USCIS Struggles to Retrieve Paper Naturalization Files Leaving Many Stuck

Foreign nationals trying to complete the naturalization process are having difficulty due to the U.S. Citizenship and Immigration Services’ inability to obtain these individuals’ records from the National Archives and Records Administration. There are 350,000 requests for records from the National Archives and Records Administration (NARA) still pending at this time.

NARA stores the records of active cases of foreign nationals that have not been naturalized as they went through the United States immigration and inspection process. These A-files can contain a variety of information, including permanent residence, visas, affidavits, death, biological information, deportation, as well as other information.

The United States Citizenship and Immigration Services (USCIS) started transferring the A-files of immigrants born over 100 years ago to the National Archives and Records Administration beginning in 2010. However, because of storage issues, the USCIS transferred some of its more recent A-files to NARA. NARA retains these A-files in Federal Records Centers (FRCs).

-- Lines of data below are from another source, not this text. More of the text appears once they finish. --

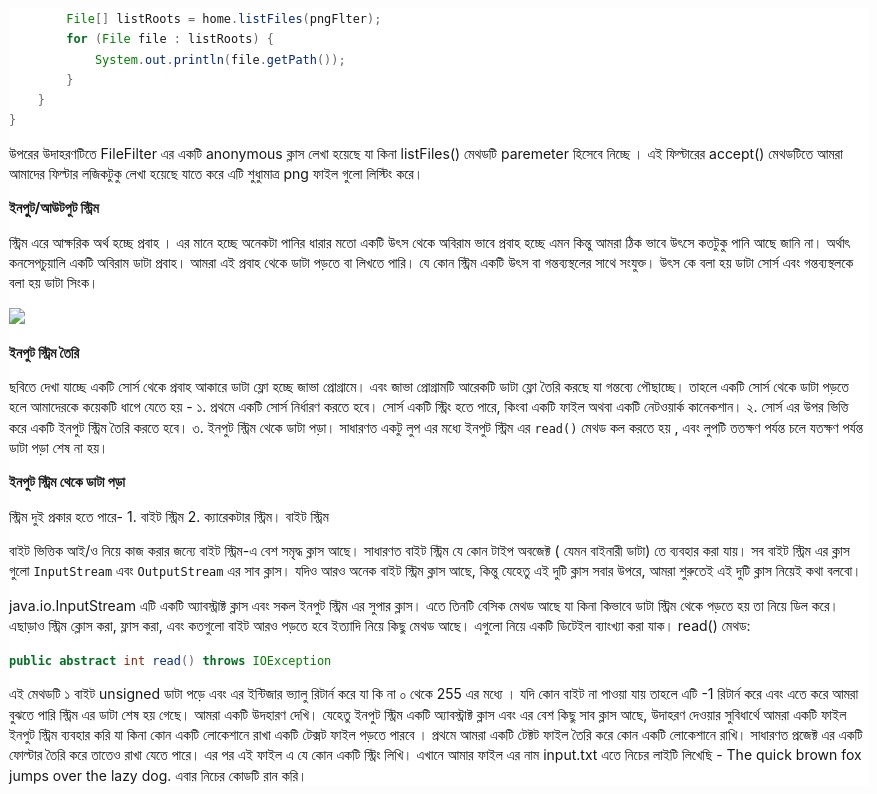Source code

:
 ```java
        File[] listRoots = home.listFiles(pngFlter);
        for (File file : listRoots) {
            System.out.println(file.getPath());
        }
    }
}
```

উপরের উদাহরণটিতে FileFilter এর একটি anonymous ক্লাস লেখা হয়েছে যা কিনা listFiles\(\) মেথডটি paremeter হিসেবে নিচ্ছে । এই ফিল্টারের accept\(\) মেথডটিতে আমরা আমাদের ফিল্টার লজিকটুকু লেখা হয়েছে যাতে করে এটি শুধুামাত্র png ফাইল গুলো লিস্টিং করে।

**ইনপুুট/আউটপুট স্ট্রিম**

স্ট্রিম এরে আক্ষরিক অর্থ হচ্ছে প্রবাহ । এর মানে হচ্ছে অনেকটা পানির ধারার মতো একটি উৎস থেকে অবিরাম ভাবে প্রবাহ হচ্ছে এমন কিন্তু আমরা ঠিক ভাবে উৎসে কতটুকু পানি আছে জানি না। অর্থাৎ কনসেপচুয়ালি একটি অবিরাম ডাটা প্রবাহ। আমরা এই প্রবাহ থেকে ডাটা পড়তে বা লিখতে পারি। যে কোন স্ট্রিম একটি উৎস বা গন্তব্যস্থলের সাথে সংযুক্ত। উৎস কে বলা হয় ডাটা সোর্স এবং গন্তব্যস্থলকে বলা হয় ডাটা সিংক।

![](.gitbook/assets/InputOutputStream.png)

**ইনপুট স্ট্রিম তৈরি** 

ছবিতে দেখা যাচ্ছে একটি সোর্স থেকে প্রবাহ আকারে ডাটা ফ্লো হচ্ছে জাভা প্রোগ্রামে। এবং জাভা প্রোগ্রামটি আরেকটি ডাটা ফ্লো তৈরি করছে যা গন্তব্যে পৌছাচ্ছে। তাহলে একটি সোর্স থেকে ডাটা পড়তে হলে আমাদেরকে কয়েকটি ধাপে যেতে হয় - ১. প্রথমে একটি সোর্স নির্ধারণ করতে হবে। সোর্স একটি স্ট্রিং হতে পারে, কিংবা একটি ফাইল অথবা একটি নেটওয়ার্ক কানেকশান। ২. সোর্স এর উপর ভিত্তি করে একটি ইনপুট স্ট্রিম তৈরি করতে হবে। ৩. ইনপুট স্ট্রিম থেকে ডাটা পড়া। সাধারণত একটু লুপ এর মধ্যে ইনপুট স্ট্রিম এর `read()` মেথড কল করতে হয় , এবং লুপটি ততক্ষণ পর্যন্ত চলে যতক্ষণ পর্যন্ত ডাটা পড়া শেষ না হয়।

**ইনপুট স্ট্রিম থেকে ডাটা পড়া** 

স্ট্রিম দুই প্রকার হতে পারে- 1. বাইট স্ট্রিম 2. ক্যারেকটার স্ট্রিম। বাইট স্ট্রিম

বাইট ভিত্তিক আই/ও নিয়ে কাজ করার জন্যে বাইট স্ট্রিম-এ বেশ সমৃদ্ধ ক্লাস আছে। সাধারণত বাইট স্ট্রিম যে কোন টাইপ অবজেক্ট \( যেমন বাইনারী ডাটা\) তে ব্যবহার করা যায়। সব বাইট স্ট্রিম এর ক্লাস গুলো `InputStream` এবং `OutputStream` এর সাব ক্লাস। যদিও আরও অনেক বাইট স্ট্রিম ক্লাস আছে, কিন্তু যেহেতু এই দুটি ক্লাস সবার উপরে, আমরা শুরুতেই এই দুটি ক্লাস নিয়েই কথা বলবো।

java.io.InputStream এটি একটি অ্যাবস্ট্রাক্ট ক্লাস এবং সকল ইনপুট স্ট্রিম এর সুপার ক্লাস। এতে তিনটি বেসিক মেথড আছে যা কিনা কিভাবে ডাটা স্ট্রিম থেকে পড়তে হয় তা নিয়ে ডিল করে। এছাড়াও স্ট্রিম ক্লোস করা, ফ্লাস করা, এবং কতগুলো বাইট আরও পড়তে হবে ইত্যাদি নিয়ে কিছু মেথড আছে। এগুলো নিয়ে একটি ডিটেইল ব্যাংখ্যা করা যাক। read\(\) মেথড:

```java
public abstract int read() throws IOException
```

এই মেথডটি ১ বাইট unsigned ডাটা পড়ে এবং এর ইন্টিজার ভ্যালু রিটার্ন করে যা কি না ০ থেকে 255 এর মধ্যে । যদি কোন বাইট না পাওয়া যায় তাহলে এটি -‌1 রিটার্ন করে এবং এতে করে আমরা বুঝতে পারি স্ট্রিম এর ডাটা শেষ হয় গেছে। আমরা একটি উদহারণ দেখি। যেহেতু ইনপুট স্ট্রিম একটি অ্যাবস্ট্রাক্ট ক্লাস এবং এর বেশ কিছু সাব ক্লাস আছে, উদাহরণ দেওয়ার সুবিধার্থে আমরা একটি ফাইল ইনপুট স্ট্রিম ব্যবহার করি যা কিনা কোন একটি লোকেশানে রাখা একটি টেক্সট ফাইল পড়তে পারবে । প্রথমে আমরা একটি টেক্টট ফাইল তৈরি করে কোন একটি লোকেশানে রাখি। সাধারণত প্রজেক্ট এর একটি ফোল্টার তৈরি করে তাতেও রাখা যেতে পারে। এর পর এই ফাইল এ যে কোন একটি স্ট্রিং লিখি। এখানে আমার ফাইল এর নাম input.txt এতে নিচের লাইটি লিখেছি - The quick brown fox jumps over the lazy dog. এবার নিচের কোডটি রান করি।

These FRCs are located in Kansas City, Missouri, in the miles of artificial limestone caves where they were built.

Under normal circumstances, NARA would provide these records upon request. However, these centers were closed due to the COVID-19 pandemic and have not yet entirely reopened. Therefore, naturalization cases are basically on hold due to the inability of the USCIS to access these A-files.

Representative Ted Budd has received a number of complaints from people wishing to complete their naturalization process who have been unable to do so due to the lack of access to their A-files. The Representative complained to the White House about this problem and requested that the FRCs be reopened. However, due to the high transmission rate of COVID-19 in Kansas City, MO, the Federal Record Center is keeping staffing levels at 25% or less. Representative Ted Budd stated that other government workers continued to work during the pandemic or have gone back to work and that since vaccines are available, the federal record centers “need to open to full capacity as quickly as is feasible.” NARA has stated that it intends to increase access as well as allow the USCIS to retrieve the files it needs itself.

NARA has enjoined the USCIS to become less dependent on paper files to do their work. The United States Citizenship and Immigration Services does have long-term goals of changing from a paper-based system to a digital system and improving data accessibility. However, until this happens, individuals whose A-files are stored in Kansas City, Missouri, will need to wait until their files can be obtained from storage.